# 11 Histoire | Manothèque privée

La première chose que j’observe quand je rencontre une personne, ce sont les mains. La forme du visage, la pulpe des lèvres, l’arête du nez, l’éclat du regard, ça vient toujours plus tard. Ça vient, si la main se révèle attachante, intéressante, voire curieuse. Pourtant je suis observatrice, j’ai les yeux douloureusement ouverts sur le monde, je regarde sans ciller parfois. Ça me donne parfois un regard fixe, déroutant ou perdu. Des mains, j’en ai vu défiler.

Ça a commencé avec les mains de l’enfance aux doigts faibles et courts portant à leur extrémité des ongles rongés jusqu’au sang. Ensuite, il s’avérait douloureux de tenir le stylo plume et d’écrire sous la dictée. Je garde encore le souvenir des mains du père, à la peau souple et fraîche, toujours sèche, jamais moite. Les ongles coupés courts et propres, l’odeur de tabac froid portée comme un gant qui encore la fait saliver.

Les mains de la mère croisées sur le ventre, crispées dans un mouvement inquiet, l’ongle du pouce attaquant sans cesse le bord de l’ongle de l’annulaire. L’alliance en or devenue un peu trop petite.

Les mains amies gravées dans sa mémoire, bien rangées dans sa manothèque aux côtés de toutes celles qui ont compté. Celles de l’amie, des mains petites avec des doigts bien dessinés. Des mains dont le poing tiendrait dans sa paume. Et puis il y a celles de l’autre amie qui est partie, celles-là, elle ne les lâchera jamais. Elle gardera ces mains-là aux doigts longs et musiciens, déplaçant l’air avec l’habileté des gauchères à l’intérieur pour l’éternité.

Plus tard sont venues les mains de l’homme, de grandes mains, aux doigts longs et forts, des mains avec de larges paumes, de véritables massues.

Il y a d’autres mains dans sa manothèque, elle en consulte régulièrement le souvenir avec une délectation qu’elle seule ressent. L’une de ses favorites, la main de la violoniste aux doigts fins et virtuoses, frétillant sur les airs de Sarasate ou Paganini. Les doigts du pianiste, véloces sur le clavier. Ces mains qui font oublier la tristesse de ce monde pour quelques instants.

Et puis, il y a les mains qu’on croise, celles aux ongles sales, d’autres aux ongles longs et artificiels, décorés comme des sapins de Noël. Il y a les mains poilues jusqu’aux phalanges qui toujours attirent un regard surpris et curieux. Il y a les mains potelées aux doigts dodus comme de petites saucisses collées bout à bout. Les mains aux doigts enchevêtrés, croisés sous la tête ou jointes sur le prie-Dieu. Il y a les mains serrées par l’accueil généreux, la curiosité ou l’angoisse.
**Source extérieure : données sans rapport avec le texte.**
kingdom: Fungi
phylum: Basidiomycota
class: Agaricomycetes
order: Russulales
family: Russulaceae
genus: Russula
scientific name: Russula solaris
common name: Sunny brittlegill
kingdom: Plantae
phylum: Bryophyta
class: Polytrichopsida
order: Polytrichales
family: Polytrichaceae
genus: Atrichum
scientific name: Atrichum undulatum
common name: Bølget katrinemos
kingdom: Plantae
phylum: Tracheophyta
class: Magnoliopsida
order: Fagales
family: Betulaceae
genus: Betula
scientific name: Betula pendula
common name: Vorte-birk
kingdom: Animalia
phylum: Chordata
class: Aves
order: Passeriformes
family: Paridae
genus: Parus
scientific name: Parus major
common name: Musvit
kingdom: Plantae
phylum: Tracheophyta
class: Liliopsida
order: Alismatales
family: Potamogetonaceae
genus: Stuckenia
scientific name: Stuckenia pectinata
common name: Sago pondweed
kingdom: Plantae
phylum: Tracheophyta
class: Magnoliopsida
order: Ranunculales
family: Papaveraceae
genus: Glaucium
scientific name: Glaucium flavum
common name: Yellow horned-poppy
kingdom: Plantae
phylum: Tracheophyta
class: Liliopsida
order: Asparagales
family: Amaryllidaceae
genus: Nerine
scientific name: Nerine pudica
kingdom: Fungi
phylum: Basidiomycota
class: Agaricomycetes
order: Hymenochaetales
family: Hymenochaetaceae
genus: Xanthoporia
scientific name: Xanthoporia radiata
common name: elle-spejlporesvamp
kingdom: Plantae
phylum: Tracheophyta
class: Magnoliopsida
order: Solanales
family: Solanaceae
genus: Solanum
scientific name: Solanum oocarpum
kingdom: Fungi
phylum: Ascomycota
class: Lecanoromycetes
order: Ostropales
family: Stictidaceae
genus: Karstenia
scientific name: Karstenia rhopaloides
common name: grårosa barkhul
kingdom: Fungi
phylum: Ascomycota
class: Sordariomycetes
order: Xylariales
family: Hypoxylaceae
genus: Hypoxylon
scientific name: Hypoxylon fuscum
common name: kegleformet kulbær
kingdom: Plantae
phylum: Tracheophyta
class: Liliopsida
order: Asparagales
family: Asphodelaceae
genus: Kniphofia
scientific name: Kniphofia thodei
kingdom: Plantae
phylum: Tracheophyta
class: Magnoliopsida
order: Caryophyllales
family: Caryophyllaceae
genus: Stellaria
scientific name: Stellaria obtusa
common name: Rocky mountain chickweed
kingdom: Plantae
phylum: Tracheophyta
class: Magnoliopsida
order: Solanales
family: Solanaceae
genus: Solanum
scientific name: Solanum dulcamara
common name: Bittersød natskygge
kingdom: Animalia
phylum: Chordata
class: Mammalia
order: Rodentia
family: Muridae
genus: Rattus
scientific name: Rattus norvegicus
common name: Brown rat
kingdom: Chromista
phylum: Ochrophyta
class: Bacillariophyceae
Les mains parlent, les mains libres ne sont qu’un air.

Il y a les mains qui tremblent d’émotion ou de manque, les mains qui tremblent de froid. Il y a les mains arthritiques aux articulations noueuses, les vieilles mains qui ont perdu leur dextérité et leur capacité à saisir de fins objets. Il y a les mains nues, figées dans une pose factice, les mains pâles comme des mains de cadavres. Il y a la main sur le ventre pour retenir l’émotion trop prompte à sortir. Les mains rentrées dans les manches comme des moignons qu’on voudrait cacher. Et puis il y a la main servile, la main affamée, la paume en creux toujours tournée vers le ciel, celle qui reste vide.